破壊的イノベーションとは、現在の製品に使われている技術とは全く異質の新しい技術やアイデアに基づく新たな製品やサービスの登場によって、市場の構造が完全に「破壊」されることです。
前項で挙げた「デジタルレコーダ」もその典型的な例であり、ソニーやパナソニックといった日本を代表する電機メーカーがブルーレイレコーダやHDDレコーダの性能改善で凌ぎを削っている間に、インターネット技術を駆使した Netfirx などのスタートアップが登場して既存顧客の「映像を楽しむ」市場は完全に変質し、まさに「破壊的イノベーション」が起こりました。家庭用テレビなど他の電機製品でも似たような状況が起こった結果、多くの日本の電機メーカーは経営危機に瀕し、日本経済停滞の一因となったのは記憶に新しいところです。
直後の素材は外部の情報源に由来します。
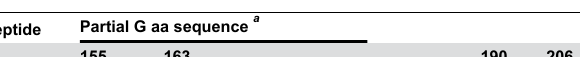
Peptide Partial G aa sequence a G-A2 FHFEVFNFVPCSICSNNPT CWAIC KRIP a G-A2 peptide amino acid sequence is from the RSV group A strain A2. The location of the CX3C motif in the G peptides is underlined. The amino acid sequence (393-405) for the L control peptide is IINGRWIILLSKFLK. doi: Peptides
このような事態を回避し事業を安定的に継続していくためには、企業が最新技術動向にアンテナを高くし、自ら未来の市場ニーズを想像して、そのニーズを満たす製品やサービスを他社に先駆けて世に問うていくこと、すなわち「顧客の創造」が必要不可欠です。
「顧客を創造」するには?
「顧客を創造するために必要な機能は、たった2つしかない」とドラッガーは述べています。その二つとは、「マーケティング」と「イノベーション」です。
★マーケティングとは、「売れる仕組みを作ること」です。
顧客の特性を十分に理解した上で、その顧客の変わり続ける欲求を満足させる手段として新たな製品やサービスを提供し続ける、このサイクルが継続するようにビジネスモデル・システム・組織を作ることが出来れば、売上が途切れることはありません。このような「売れる仕組み」を考えて実現することが、理想のマーケティングです。
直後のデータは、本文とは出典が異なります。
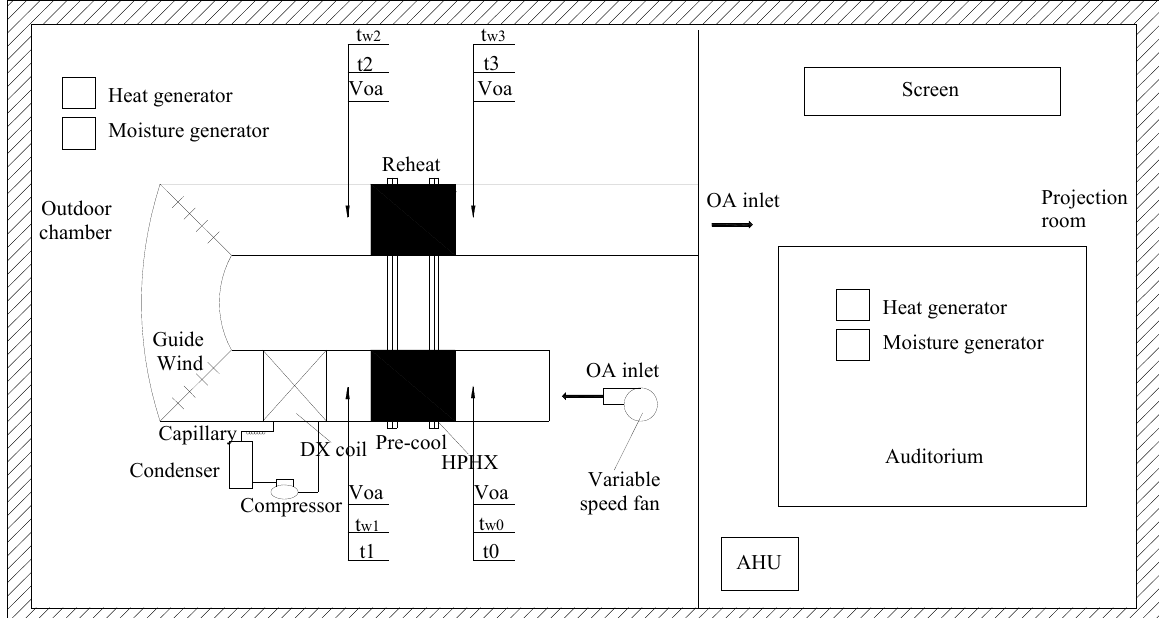
Figure 9. The experimental set-up. OA—Outdoor Air; AHU—Air Handling Unit; DX coil—Direct Expansion A/C coil; HPHX—Heat Pipe Heat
日本市場における Apple の iPhone はその理想の姿を作った典型例であると言えます。一度 iPhone を使ったユーザーの 85% が次の機種も iPhone にすると答えている事実が、Appleが作り上げた「売れる仕組み」の成功を示しています。(引用元:https://mobilelaby.com/blog-entry-ios-iphone-android-poll-20160603.html)
★イノベーションとは、「変革をもたらすこと」です。
ドラッガーよりも一足早く、オーストリアの経済学者ヨーゼフ・アロイス・シュンペーターは、1912年に「イノベーションを核とした経済発展理論」の中で「経済発展には企業家によるイノベーションが重要」と提唱し、下記5種類をイノベーションとして掲げました。
・プロダクト・イノベーション(新しい生産物の創出):従来製品と全く異なる新製品やサービスを開発すること。
・プロセス・イノベーション(新しい生産方法の導入):企業の生産工程や製造方法を一新すること。
・マーケット・イノベーション(新しい販売先・消費者の開拓):新市場において、新たな顧客やニーズを開拓すること。
・サプライチェーン・イノベーション(新しい供給源の獲得):商品材料の供給ルートを既存を捨て一新すること。
・オーガニゼーション・イノベーション(新しい組織の実現):既存組織を壊し、仕事の仕方を変えること。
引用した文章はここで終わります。